Dr. K. Meira Goldberg is a flamenco performer, choreographer, teacher, and scholar. In 1980s Madrid, she performed nightly in flamenco tablaos alongside the best artists in the world. In the US, she was the first dancer with Carlota Santana, Fred Darsow, and Pasión y Arte. Since going grey, she has instigated and collaborated on 100 Years of Flamenco in NYC (NYPL, 2013), Flamenco on the Global Stage (McFarland, 2015), The Global Reach of the Fandango in Music, Song and Dance (Cambridge Scholars, 2016), Transatlantic Malagueñas and Zapateados in Music, Song, and Dance (Cambridge Scholars, 2019), Indígenas, africanos, roma y europeos. Ritmos transatlánticos en música, canto y baile (Música Oral del Sur, 2021), and Celebrating Flamenco’s Tangled Roots: The Body Questions (Cambridge Scholars, 2022). Her monograph, Sonidos Negros: On the Blackness of Flamenco (Oxford University Press, 2019 and, translated by Kiko Mora, Libargo 2022), won the Barnard Hewitt Award for best 2019 book in theatre history or cognate disciplines, as well as Honorable Mention for the Sally Banes Publication Award, both from the American Society for Theatre Research.

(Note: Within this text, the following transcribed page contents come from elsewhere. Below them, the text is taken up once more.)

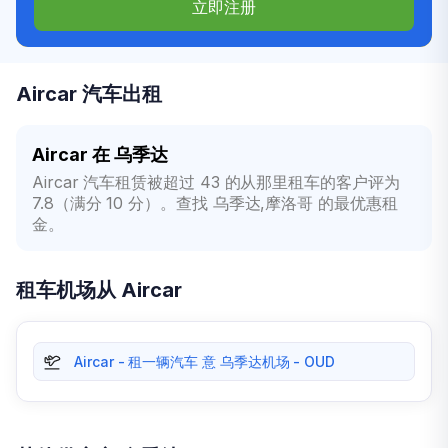
立即注册
Aircar 汽车出租
Aircar 在 乌季达
Aircar 汽车租赁被超过 43 的从那里租车的客户评为
7.8（满分 10 分）。查找 乌季达,摩洛哥 的最优惠租
金。
租车机场从 Aircar
Aircar - 租一辆汽车 意 乌季达机场 - OUD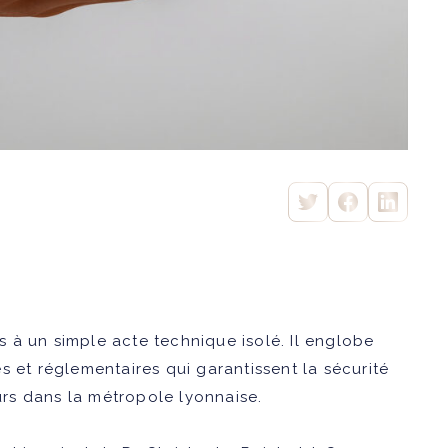
 à un simple acte technique isolé. Il englobe
s et réglementaires qui garantissent la sécurité
rs dans la métropole lyonnaise.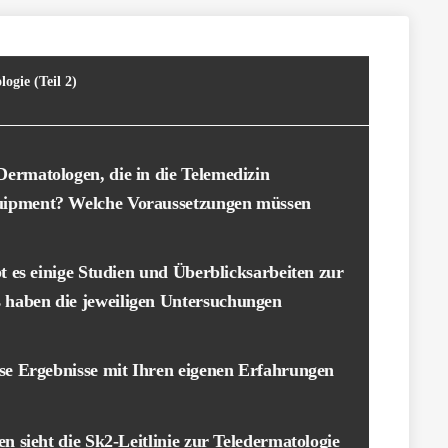
ogie (Teil 2)
ermatologen, die in die Telemedizin
quipment? Welche Voraussetzungen müssen
bt es einige Studien und Überblicksarbeiten zur
 haben die jeweiligen Untersuchungen
ese Ergebnisse mit Ihren eigenen Erfahrungen
en sieht die Sk2-Leitlinie zur Teledermatologie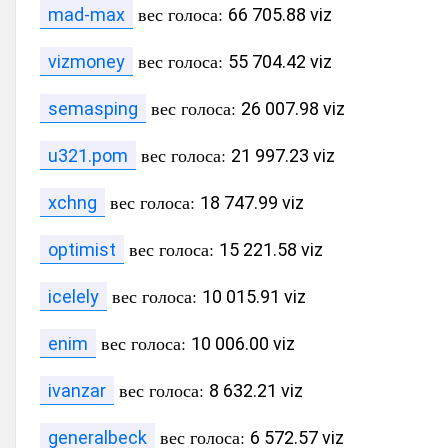
вес голоса:
mad-max
66 705.88 viz
вес голоса:
vizmoney
55 704.42 viz
вес голоса:
semasping
26 007.98 viz
вес голоса:
u321.pom
21 997.23 viz
вес голоса:
xchng
18 747.99 viz
вес голоса:
optimist
15 221.58 viz
вес голоса:
icelely
10 015.91 viz
вес голоса:
enim
10 006.00 viz
вес голоса:
ivanzar
8 632.21 viz
вес голоса:
generalbeck
6 572.57 viz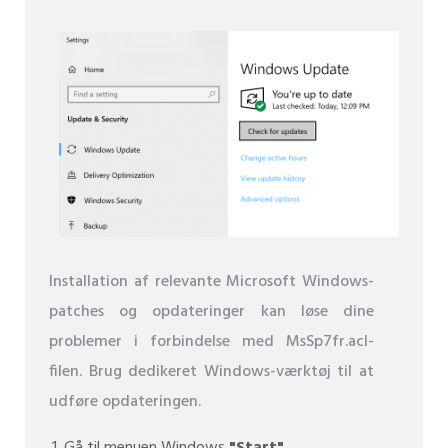
Installation af relevante Microsoft Windows-
patches og opdateringer kan løse dine
problemer i forbindelse med MsSp7fr.acl-
filen. Brug dedikeret Windows-værktøj til at
udføre opdateringen.
Gå til menuen Windows
"Start"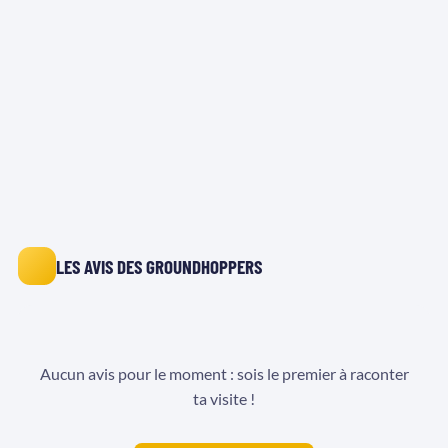
LES AVIS DES GROUNDHOPPERS
Aucun avis pour le moment : sois le premier à raconter
ta visite !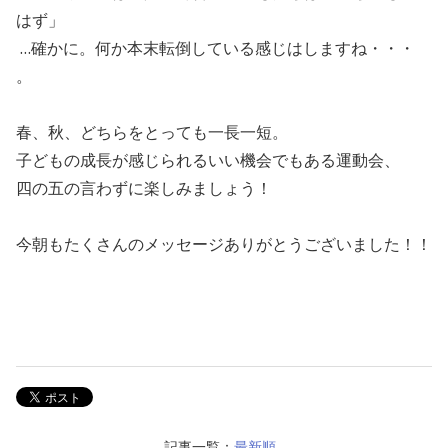
はず」
…確かに。何か本末転倒している感じはしますね・・・
。
春、秋、どちらをとっても一長一短。
子どもの成長が感じられるいい機会でもある運動会、
四の五の言わずに楽しみましょう！
今朝もたくさんのメッセージありがとうございました！！
記事一覧：
最新順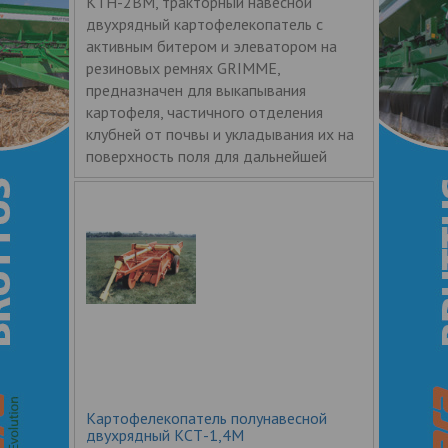
КТН-2ВМ, тракторный навесной
двухрядный картофелекопатель с
активным битером и элеватором на
резиновых ремнях GRIMME,
предназначен для выкапывания
картофеля, частичного отделения
клубней от почвы и укладывания их на
поверхность поля для дальнейшей
Картофелекопатель полунавесной
двухрядный КСТ-1,4М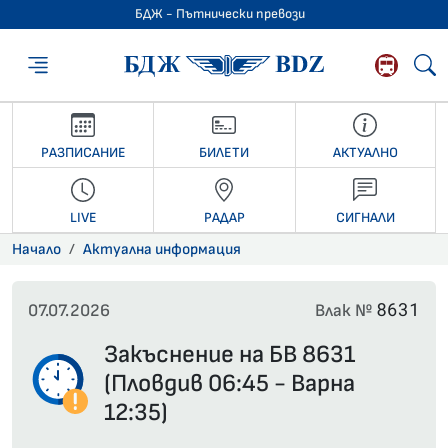
БДЖ - Пътнически превози
БДЖ - Пътниче
РАЗПИСАНИЕ
БИЛЕТИ
АКТУАЛНО
LIVE
РАДАР
СИГНАЛИ
Начало
Актуална информация
8631
07.07.2026
Влак №
Закъснение на БВ 8631
(Пловдив 06:45 - Варна
12:35)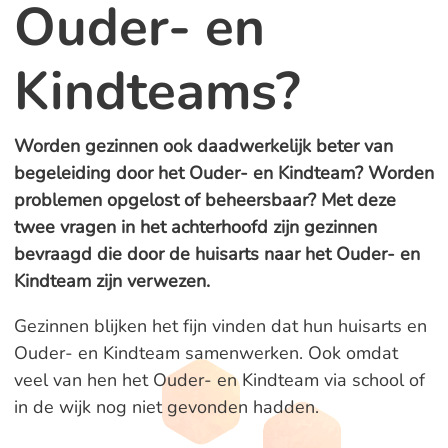
Ouder- en
Kindteams?
Worden gezinnen ook daadwerkelijk beter van
begeleiding door het Ouder- en Kindteam? Worden
problemen opgelost of beheersbaar? Met deze
twee vragen in het achterhoofd zijn gezinnen
bevraagd die door de huisarts naar het Ouder- en
Kindteam zijn verwezen.
Gezinnen blijken het fijn vinden dat hun huisarts en
Ouder- en Kindteam samenwerken. Ook omdat
veel van hen het Ouder- en Kindteam via school of
in de wijk nog niet gevonden hadden.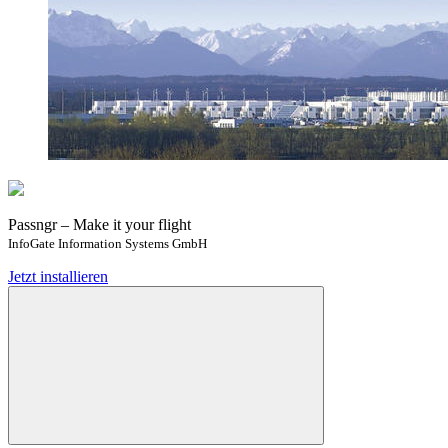
Passngr – Make it your flight
InfoGate Information Systems GmbH
Jetzt installieren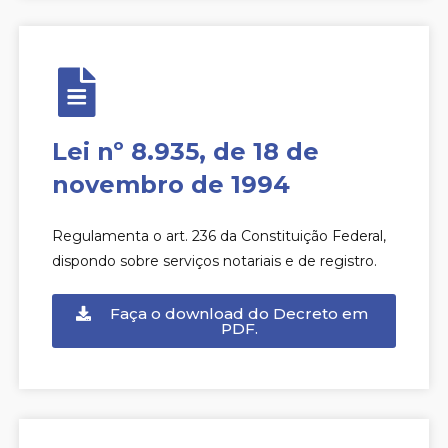
Lei nº 8.935, de 18 de
novembro de 1994
Regulamenta o art. 236 da Constituição Federal,
dispondo sobre serviços notariais e de registro.
Faça o download do Decreto em
PDF.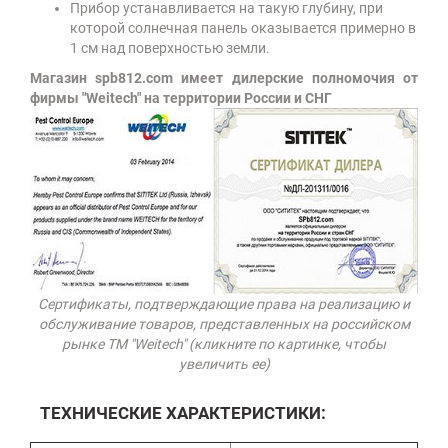
Прибор устанавливается на такую глубину, при
которой солнечная панель оказывается примерно в
1 см над поверхностью земли.
Магазин spb812.com имеет дилерские полномочия от
фирмы "Weitech" на территории России и СНГ
Сертификаты, подтверждающие права на реализацию и
обслуживание товаров, представленных на российском
рынке ТМ "Weitech" (кликните по картинке, чтобы
увеличить ее)
ТЕХНИЧЕСКИЕ ХАРАКТЕРИСТИКИ:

Raquel “la Repompilla” Heredia

Raquel Heredia “La Repompa”, originally from El Barrio de la Trinidad, Málaga, comes from a distinguished family of Roma artists. The daughter of Rafaela Reyes and guitarist Luis Heredia, she and her sister Amparo Heredia represent a long line of “Repompas y Repompillas de Málaga” starting with their great Aunt, Enriqueta de la Santísima Trinidad de Los Reyes Porra, the first Repompa. She spent her adolescence in the United States, where she made her debut in the NYC tablaos at an early age. At 18 she toured with Juan Andrés Maya, and then settled in Madrid to work in the tablaos of the capital city. A self-taught dancer, Heredia has performed in numerous theaters and Flamenco festivals around the world, and has worked with artists such as Antonio Canales, El Farru, Antonio Molina, El Choro and Pepe Torres, among many others. Currently she is a guest artist in tablaos such as El Cordobés, La Casa del Arte, Jardines de Zoraya. She is considered one of the greatest dancers of the current tablao scene.


Aliesha Bryan

Since first encountering live Flamenco, award-winning dancer Aliesha Bryan (Pájaro Negro) has developed a rich and diverse tapestry of movement from which to create. Aliesha has performed in local, national and international dance events and festivals, and has received multiple invitations to perform at the United Nations Headquarters, Terraza 7, the African American Museum in Philadelphia, among others. In addition to being shortlisted for a Fresh Tracks residency at New York Live Arts and having received numerous grants in recognition of her growing body of work, Aliesha has performed the piece she was commissioned to create for The Brooklyn Nutcracker since 2018 and has been a lecturer as part of the Camille A. Brown & Dancers Social Dance for Social Change series. She has been featured in Dance Magazine for her role in diversifying the Flamenco landscape and recently embarked on the creation of her own venture, Blackbird Dances, an extemporaneous dance company that synthesizes depth psychology in movement with traditional Flamenco expressivity and a digital space that revisions how we as a society see and therefore engage with the body.